The Community Literacies Collaboratory presents
Summer 2025 Possibilites Hub:
How Not to Peddle Trauma Porn: Queer Black Imagination in Impossible Times
When: Wednesdays, June 9 – July 21; Recess June 30th
Times: 5 – 7pm CST/ 6 – 8pm EST
Where: Virtual
Cost: Free and Open to the Public
People impacted by the carceral system develop multiliteracy by necessity – navigating legal documents, probation requirements, and complex bureaucratic systems. Their stories are crucial for movement building and securing resources. However, when these narratives are primarily used to gain funding and support, they risk flattening complex experiences into “trauma porn,” where suffering becomes currency and storytellers lose agency over their narratives. Trauma porn represents a kind of carceral logic that needs to be undone.
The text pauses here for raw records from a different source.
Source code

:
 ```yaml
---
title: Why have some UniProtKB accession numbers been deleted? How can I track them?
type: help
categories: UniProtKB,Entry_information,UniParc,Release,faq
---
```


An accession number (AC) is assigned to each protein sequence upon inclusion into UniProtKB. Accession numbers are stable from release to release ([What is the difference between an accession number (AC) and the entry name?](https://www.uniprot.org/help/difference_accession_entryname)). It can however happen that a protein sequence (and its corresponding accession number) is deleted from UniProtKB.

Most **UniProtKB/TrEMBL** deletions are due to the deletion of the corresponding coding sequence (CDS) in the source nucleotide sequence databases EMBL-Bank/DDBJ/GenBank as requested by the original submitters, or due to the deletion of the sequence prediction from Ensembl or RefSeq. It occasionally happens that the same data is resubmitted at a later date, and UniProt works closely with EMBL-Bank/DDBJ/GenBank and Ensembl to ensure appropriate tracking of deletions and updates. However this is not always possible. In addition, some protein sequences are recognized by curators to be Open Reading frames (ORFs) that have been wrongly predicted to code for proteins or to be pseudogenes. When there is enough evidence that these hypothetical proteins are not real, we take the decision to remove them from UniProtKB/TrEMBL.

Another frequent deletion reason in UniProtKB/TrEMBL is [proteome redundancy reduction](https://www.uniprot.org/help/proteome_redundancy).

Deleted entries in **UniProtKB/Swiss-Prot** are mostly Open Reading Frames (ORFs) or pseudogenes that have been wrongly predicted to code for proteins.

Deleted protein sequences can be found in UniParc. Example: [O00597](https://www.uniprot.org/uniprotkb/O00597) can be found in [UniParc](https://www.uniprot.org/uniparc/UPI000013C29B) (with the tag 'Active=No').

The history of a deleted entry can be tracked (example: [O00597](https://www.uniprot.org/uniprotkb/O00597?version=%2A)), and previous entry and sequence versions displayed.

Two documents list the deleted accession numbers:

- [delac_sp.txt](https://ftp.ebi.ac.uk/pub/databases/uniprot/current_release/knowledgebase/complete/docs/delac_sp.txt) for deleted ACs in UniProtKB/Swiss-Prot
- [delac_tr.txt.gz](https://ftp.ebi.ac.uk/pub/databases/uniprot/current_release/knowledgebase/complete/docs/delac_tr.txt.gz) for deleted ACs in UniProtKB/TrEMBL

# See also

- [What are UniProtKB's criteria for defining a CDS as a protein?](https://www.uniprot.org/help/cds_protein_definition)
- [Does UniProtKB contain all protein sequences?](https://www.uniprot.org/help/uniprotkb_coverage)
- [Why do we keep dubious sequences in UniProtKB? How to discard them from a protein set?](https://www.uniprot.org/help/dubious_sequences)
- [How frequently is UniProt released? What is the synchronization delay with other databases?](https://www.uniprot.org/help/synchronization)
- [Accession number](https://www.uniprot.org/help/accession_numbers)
Other worlds are possible, but reaching them requires engaging our full capacity for embodied experience and imagination. This seminar explores abolitionist literacy practices rooted in Black Queer Theory, community literacies, and somatic practice. Over six weeks, we will explore literacies that can expand our collective power to resist state violence and imagine liberatory alternatives.
The seminar engages practitioners, formerly incarcerated people, organizational leaders, and academics to develop ethical storytelling methods that center impacted communities’ experiences and knowledge.
Key questions include: How can untold stories emerge when those most impacted drive the narrative? How might embodied storytelling promote community wellbeing? What role can speculative fiction and imagination play in collective dreaming? How do we cultivate care in times of messy transformation?
Meet Your Faciliator
Wolf, Director of Narrative Change at Community Spring
Wolf, currently the Director of Narrative Change at Community Spring in Gainesville, Florida, holds a PhD in Rhetoric and Writing Studies and has a decade of experience in community-engaged scholarship and practice, working at the intersection of community literacies, prison abolition, and community wellbeing. Their pronouns are they/she.
Copies of the books will be provided to participants.